Bahn, Post und Stromversorger treiben ihre Kunden zur Verzweiflung

Von Friedhelm Gröteke

Das Osterpäckchen der lieben Oma aus Deutschland kam kurz vor Himmelfahrt in Mailand an. Die Verpackung war ramponiert, und vom Schokoladenhasen war nur noch der Rumpf übrig. Den Kopf hatte jemand – deutliche Spuren ließen es erkennen – mit einem kräftigen Biß abgetrennt. Die italienische Post hatte wieder einmal nicht funktioniert.

Für den Privatmann sind solche Mißgeschicke nur ärgerlich. Italiens Unternehmer aber klagen zunehmend über die hohen Verluste, die sie durch die unrationelle Führung und Verwaltung der öffentlichen Einrichtungen erleiden. Der Unternehmerverband des Landes schätzt, daß der Wettbewerbsnachteil der Wirtschaft gegenüber der Konkurrenz in den großen Industrienationen je nach Standort und Branche zwischen zehn und fünfzehn Prozent der Gesamtkosten liegt. Große Probleme gibt es vor allem mit Post, Bahn und der Stromversorgung.

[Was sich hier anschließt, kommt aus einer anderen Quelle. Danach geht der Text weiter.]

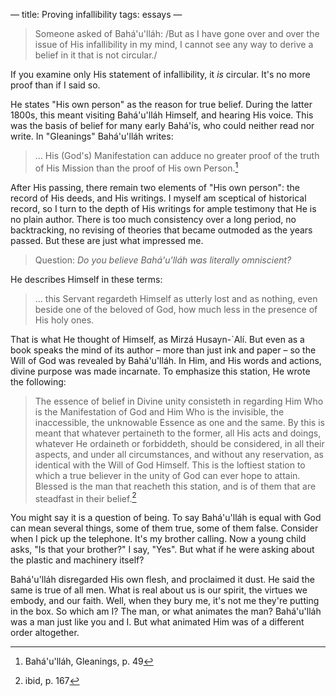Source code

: :PROPERTIES:
:ID:       EF1DD202-AF89-491E-9837-3047DDB28B6D
:SLUG:     proving-infallibility
:END:
---
title: Proving infallibility
tags: essays
---

#+BEGIN_QUOTE
Someone asked of Bahá'u'lláh: /But as I have gone over and over the
issue of His infallibility in my mind, I cannot see any way to derive a
belief in it that is not circular./

#+END_QUOTE

If you examine only His statement of infallibility, it /is/ circular.
It's no more proof than if I said so.

He states "His own person" as the reason for true belief. During the
latter 1800s, this meant visiting Bahá'u'lláh Himself, and hearing His
voice. This was the basis of belief for many early Bahá'ís, who could
neither read nor write. In "Gleanings" Bahá'u'lláh writes:

#+BEGIN_QUOTE
... His (God's) Manifestation can adduce no greater proof of the truth
of His Mission than the proof of His own Person.[fn:1]

#+END_QUOTE

After His passing, there remain two elements of "His own person": the
record of His deeds, and His writings. I myself am sceptical of
historical record, so I turn to the depth of His writings for ample
testimony that He is no plain author. There is too much consistency over
a long period, no backtracking, no revising of theories that became
outmoded as the years passed. But these are just what impressed me.

#+BEGIN_QUOTE
Question: /Do you believe Bahá'u'lláh was literally omniscient?/

#+END_QUOTE

He describes Himself in these terms:

#+BEGIN_QUOTE
... this Servant regardeth Himself as utterly lost and as nothing, even
beside one of the beloved of God, how much less in the presence of His
holy ones.

#+END_QUOTE

That is what He thought of Himself, as Mirzá Husayn-`Alí. But even as a
book speaks the mind of its author -- more than just ink and paper -- so
the Will of God was revealed by Bahá'u'lláh. In Him, and His words and
actions, divine purpose was made incarnate. To emphasize this station,
He wrote the following:

#+BEGIN_QUOTE
The essence of belief in Divine unity consisteth in regarding Him Who is
the Manifestation of God and Him Who is the invisible, the inaccessible,
the unknowable Essence as one and the same. By this is meant that
whatever pertaineth to the former, all His acts and doings, whatever He
ordaineth or forbiddeth, should be considered, in all their aspects, and
under all circumstances, and without any reservation, as identical with
the Will of God Himself. This is the loftiest station to which a true
believer in the unity of God can ever hope to attain. Blessed is the man
that reacheth this station, and is of them that are steadfast in their
belief.[fn:2]

#+END_QUOTE

You might say it is a question of being. To say Bahá'u'lláh is equal
with God can mean several things, some of them true, some of them false.
Consider when I pick up the telephone. It's my brother calling. Now a
young child asks, "Is that your brother?" I say, "Yes". But what if he
were asking about the plastic and machinery itself?

Bahá'u'lláh disregarded His own flesh, and proclaimed it dust. He said
the same is true of all men. What is real about us is our spirit, the
virtues we embody, and our faith. Well, when they bury me, it's not me
they're putting in the box. So which am I? The man, or what animates the
man? Bahá'u'lláh was a man just like you and I. But what animated Him
was of a different order altogether.

[fn:1] Bahá'u'lláh, Gleanings, p. 49

[fn:2] ibid, p. 167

Völlig unverständlich ist aus italienischer Sicht die Kritik der Stiftung Warentest an der Deutschen Bundespost. Die bekam im vergangenen Jahr in einer Untersuchung der Verbraucherzeitschrift schlechte Noten, weil „nur“ 77 Prozent aller Briefe am nächsten Werktag ankamen. In Italien erreicht bis zum dritten Tag nur jeder fünfte Brief den Empfänger. Eilbriefe, die in weniger als vier Tagen zugestellt werden, sind eine Sensation.

Dabei mangelt es der italienischen Post durchaus nicht an Personal. Im Gegenteil: Ebenso wie die Eisenbahn hat sie einen wachsenden Personalbestand. Die staatsunmittelbare Post und das teils von der Post, teils von der Staatsindustrie betriebene Nachrichten- und Fernmeldewesen beschäftigen zusammen 325 000 Menschen. Die Post allein unterhält in vierzehntausend Ämtern und Büros 232 000 Beschäftigte, allein im vergangenen Jahr kamen zehntausend neue Kollegen dazu. Der Personalbestand der Post vermehrte sich innerhalb der vergangenen zehn Jahre um 33 Prozent; ihre Gesamtleistung stieg dagegen nur um elf Prozent. Und das Defizit betrug im vorigen Jahr 3,75 Milliarden Mark.

„Kein Unternehmer vertraut wichtige Sendungen der Post an“, verrät Ernesto Auci, Direktor für Außenbeziehungen des italienischen Unternehmerverbandes Confindustria. Die exportorientierten Unternehmen im Industriegebiet um Mailand haben Schließfächer im südschweizerischen Kanton Tessin gemietet Täglich bringen ihre Boten die Post zum eidgenössischen Versand und holen gleichzeitig wichtige Sendungen ab. Was morgens mit Schweizer Poststempel versehen von Chiasso oder Lugano abgeht, wird nachmittags schon in Zürich ausgetragen und ist am nächsten Tag in Hamburg oder Paris. Die Römer haben als Geheimtip die vatikanische Post, die abends per Flugzeug in die Schweiz abgeht.